A sidewalk with people walking past large metal planters under a clear sky.
Pedestrians walk past planters lining the sidewalk of Van Ness Avenue on Tuesday. | Source: Morgan Ellis/The Standard

San Francisco is ordering the owners of some sidewalk garden planters to move them within 30 days or foot the bill for shifting the heavy metal troughs.

Described as “hostile architecture” by advocates for homeless people, the planters are often used by residents and business owners to deter encampments on the sidewalk.

A number of citations were issued after a group of activists reported what they say were problematic placements of the planters to the Department of Public Works. They allege some of the planters block access for disabled people and pedestrians.

A person walks by metal planters on a sunlit urban sidewalk.
Some homeless advocates claim that many of the planters block access for disabled people and pedestrians. | Source: Morgan Ellis/The Standard

One property manager who was cited by the city wouldn’t speak to The Standard, even anonymously, for fear of retribution from activists.

However, those opposing the planters, numbering at least 30 people in a Signal group chat seen by The Standard, say the planters symbolize open hostility toward the city’s most vulnerable residents. 

“It’s a disgrace because San Francisco uses disability justice language to justify sweeping homeless people who are themselves disproportionately homeless,” said Hazel Williams, an activist who has been a leading critic of the planters. 

Williams expressed frustration with the city for apparently ignoring planters that were blocking sidewalks before citizens filed complaints. Some of the planters in the city’s complaint database can be seen blocking entire sidewalks, filled only with dirt and heavy items.

Scott Feeney, a transit advocate, said he’s concerned that the proliferation of planters has monopolized the city’s sidewalks, making them difficult to navigate.

“It makes it, in some cases, an obstacle course to board the bus,” Feeney said. “I think it’s already discouraging people from walking and using transit.”

A sunny city sidewalk with large metal planters containing spiky plants; a woman walks by, cars parked in the background.
A pedestrian walks past planters lining the sidewalk along Van Ness Avenue in San Francisco on Tuesday. | Source: Morgan Ellis/The Standard

It’s unclear how many citations have been issued, but Williams provided a list of 49 complaints about planters to the city.

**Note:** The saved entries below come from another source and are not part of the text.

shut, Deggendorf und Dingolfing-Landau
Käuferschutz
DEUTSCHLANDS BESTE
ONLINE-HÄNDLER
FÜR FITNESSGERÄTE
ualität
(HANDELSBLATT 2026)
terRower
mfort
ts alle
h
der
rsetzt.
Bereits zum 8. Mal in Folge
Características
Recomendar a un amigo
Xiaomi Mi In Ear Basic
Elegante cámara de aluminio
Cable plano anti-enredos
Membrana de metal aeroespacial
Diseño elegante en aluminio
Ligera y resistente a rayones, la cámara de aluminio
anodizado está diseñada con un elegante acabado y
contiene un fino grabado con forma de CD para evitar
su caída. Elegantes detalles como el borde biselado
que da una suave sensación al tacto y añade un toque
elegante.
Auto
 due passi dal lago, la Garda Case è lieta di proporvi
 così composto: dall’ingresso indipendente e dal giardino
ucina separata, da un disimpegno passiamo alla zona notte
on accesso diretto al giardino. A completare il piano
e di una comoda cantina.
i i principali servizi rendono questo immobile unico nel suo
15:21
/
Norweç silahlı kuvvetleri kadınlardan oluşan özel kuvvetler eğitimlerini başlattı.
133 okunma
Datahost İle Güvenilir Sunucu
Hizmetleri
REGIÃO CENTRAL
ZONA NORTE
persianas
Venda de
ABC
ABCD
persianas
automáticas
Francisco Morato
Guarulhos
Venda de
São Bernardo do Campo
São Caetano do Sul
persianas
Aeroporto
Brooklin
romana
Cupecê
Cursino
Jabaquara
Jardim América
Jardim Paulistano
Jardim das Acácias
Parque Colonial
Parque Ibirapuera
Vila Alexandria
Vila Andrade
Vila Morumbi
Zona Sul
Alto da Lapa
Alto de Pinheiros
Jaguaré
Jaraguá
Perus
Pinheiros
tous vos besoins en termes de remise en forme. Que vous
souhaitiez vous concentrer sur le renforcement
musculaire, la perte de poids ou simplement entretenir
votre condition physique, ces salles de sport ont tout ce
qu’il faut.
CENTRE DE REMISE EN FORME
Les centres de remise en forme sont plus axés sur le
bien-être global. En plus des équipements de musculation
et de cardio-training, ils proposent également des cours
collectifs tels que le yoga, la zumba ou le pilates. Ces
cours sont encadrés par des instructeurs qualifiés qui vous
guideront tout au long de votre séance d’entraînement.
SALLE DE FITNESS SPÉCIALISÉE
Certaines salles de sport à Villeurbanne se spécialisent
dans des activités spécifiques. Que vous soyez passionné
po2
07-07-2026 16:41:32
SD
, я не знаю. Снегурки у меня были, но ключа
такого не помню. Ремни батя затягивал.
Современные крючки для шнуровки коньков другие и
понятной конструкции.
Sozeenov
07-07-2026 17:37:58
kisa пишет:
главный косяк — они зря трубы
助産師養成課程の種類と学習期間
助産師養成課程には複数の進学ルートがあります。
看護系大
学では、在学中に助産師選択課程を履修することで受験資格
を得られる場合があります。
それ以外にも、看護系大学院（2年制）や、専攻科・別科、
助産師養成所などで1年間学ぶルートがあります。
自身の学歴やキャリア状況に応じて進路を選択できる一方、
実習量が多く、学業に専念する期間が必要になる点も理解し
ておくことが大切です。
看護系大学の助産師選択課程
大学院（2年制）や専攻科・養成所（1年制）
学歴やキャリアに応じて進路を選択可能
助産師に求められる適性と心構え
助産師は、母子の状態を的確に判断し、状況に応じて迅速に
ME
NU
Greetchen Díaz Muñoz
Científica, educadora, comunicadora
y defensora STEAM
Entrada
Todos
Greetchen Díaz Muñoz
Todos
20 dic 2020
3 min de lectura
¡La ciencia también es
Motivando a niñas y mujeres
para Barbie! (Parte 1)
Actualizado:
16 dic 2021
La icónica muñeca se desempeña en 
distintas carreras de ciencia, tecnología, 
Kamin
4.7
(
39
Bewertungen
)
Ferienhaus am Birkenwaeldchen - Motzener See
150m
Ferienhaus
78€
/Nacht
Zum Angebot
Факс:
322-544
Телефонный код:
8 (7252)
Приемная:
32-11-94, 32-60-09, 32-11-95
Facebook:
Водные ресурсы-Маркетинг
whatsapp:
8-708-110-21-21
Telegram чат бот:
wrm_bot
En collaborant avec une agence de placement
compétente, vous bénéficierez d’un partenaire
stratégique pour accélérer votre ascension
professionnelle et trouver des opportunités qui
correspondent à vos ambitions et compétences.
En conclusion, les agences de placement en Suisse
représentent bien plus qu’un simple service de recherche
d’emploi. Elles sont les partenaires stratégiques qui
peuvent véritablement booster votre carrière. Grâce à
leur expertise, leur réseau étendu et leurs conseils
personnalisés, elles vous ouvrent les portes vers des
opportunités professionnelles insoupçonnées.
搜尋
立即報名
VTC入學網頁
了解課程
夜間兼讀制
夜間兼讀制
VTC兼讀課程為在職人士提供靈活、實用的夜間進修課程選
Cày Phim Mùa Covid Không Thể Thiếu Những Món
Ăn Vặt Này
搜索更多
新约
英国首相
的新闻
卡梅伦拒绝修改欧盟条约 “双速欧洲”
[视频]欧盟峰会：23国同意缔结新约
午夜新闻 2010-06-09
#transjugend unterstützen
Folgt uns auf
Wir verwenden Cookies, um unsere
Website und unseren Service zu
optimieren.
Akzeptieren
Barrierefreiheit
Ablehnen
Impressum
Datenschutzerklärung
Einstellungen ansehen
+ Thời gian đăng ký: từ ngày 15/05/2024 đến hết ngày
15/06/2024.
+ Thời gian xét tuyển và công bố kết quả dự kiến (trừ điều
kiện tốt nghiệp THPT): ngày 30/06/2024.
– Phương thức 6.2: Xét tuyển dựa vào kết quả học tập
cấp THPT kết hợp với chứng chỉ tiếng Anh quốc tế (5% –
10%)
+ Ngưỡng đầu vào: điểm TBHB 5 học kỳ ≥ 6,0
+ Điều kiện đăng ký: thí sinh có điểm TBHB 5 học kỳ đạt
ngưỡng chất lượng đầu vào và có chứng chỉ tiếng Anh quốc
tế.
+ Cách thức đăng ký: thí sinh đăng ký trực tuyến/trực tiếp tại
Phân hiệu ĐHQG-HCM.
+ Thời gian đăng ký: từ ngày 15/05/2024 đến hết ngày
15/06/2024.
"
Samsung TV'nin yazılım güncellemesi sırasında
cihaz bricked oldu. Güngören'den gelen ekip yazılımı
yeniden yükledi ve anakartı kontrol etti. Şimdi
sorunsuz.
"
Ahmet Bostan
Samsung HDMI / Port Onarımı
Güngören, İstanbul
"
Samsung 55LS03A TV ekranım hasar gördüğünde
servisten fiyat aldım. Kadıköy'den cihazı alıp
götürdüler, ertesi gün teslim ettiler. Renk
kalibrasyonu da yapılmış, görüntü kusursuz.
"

The Department of Public Works didn’t say how many citations it has issued but confirmed owners will be cited for not complying with the city’s regulations.

In November, Williams unearthed records showing the department helped residents install planters in Fisherman’s Wharf. Some residents and property owners have used other methods to dissuade encampments, including one building that blasted the Star Wars theme over speakers to deter loitering. Others have installed boulders outside to stop unwanted activity. 

The city has also faced legal action, alleging it displaces homeless people without providing adequate shelter beds. The city’s waitlist for individual shelter beds was 142 people long as of Tuesday afternoon. Another waitlist for family shelters had 238 families, including 363 children and 323 adults, waiting for a bed in December.